Start of PROVIDED ENTRIES

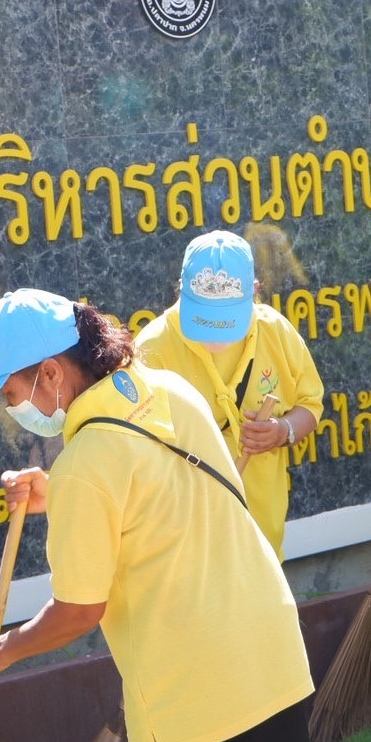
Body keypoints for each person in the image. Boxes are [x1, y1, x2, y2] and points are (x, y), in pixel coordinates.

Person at [0, 288, 342, 742]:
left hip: (183, 681)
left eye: (11, 392)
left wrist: (4, 650)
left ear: (50, 373)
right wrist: (59, 494)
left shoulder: (85, 466)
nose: (13, 409)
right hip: (265, 643)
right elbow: (161, 492)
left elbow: (80, 609)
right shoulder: (169, 391)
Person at [135, 228, 324, 560]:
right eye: (204, 318)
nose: (215, 334)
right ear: (181, 291)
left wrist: (283, 431)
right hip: (185, 541)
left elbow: (310, 405)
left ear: (254, 292)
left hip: (260, 532)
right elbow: (133, 448)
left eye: (227, 319)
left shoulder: (275, 331)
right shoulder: (152, 348)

End of PROVIDED ENTRIES

### TASK PROMPT
Copy out each line of the data that includes the string "elbow".

### ANSWER TO THE EXERCISE
right elbow: (161, 492)
left elbow: (80, 609)
left elbow: (310, 405)
right elbow: (133, 448)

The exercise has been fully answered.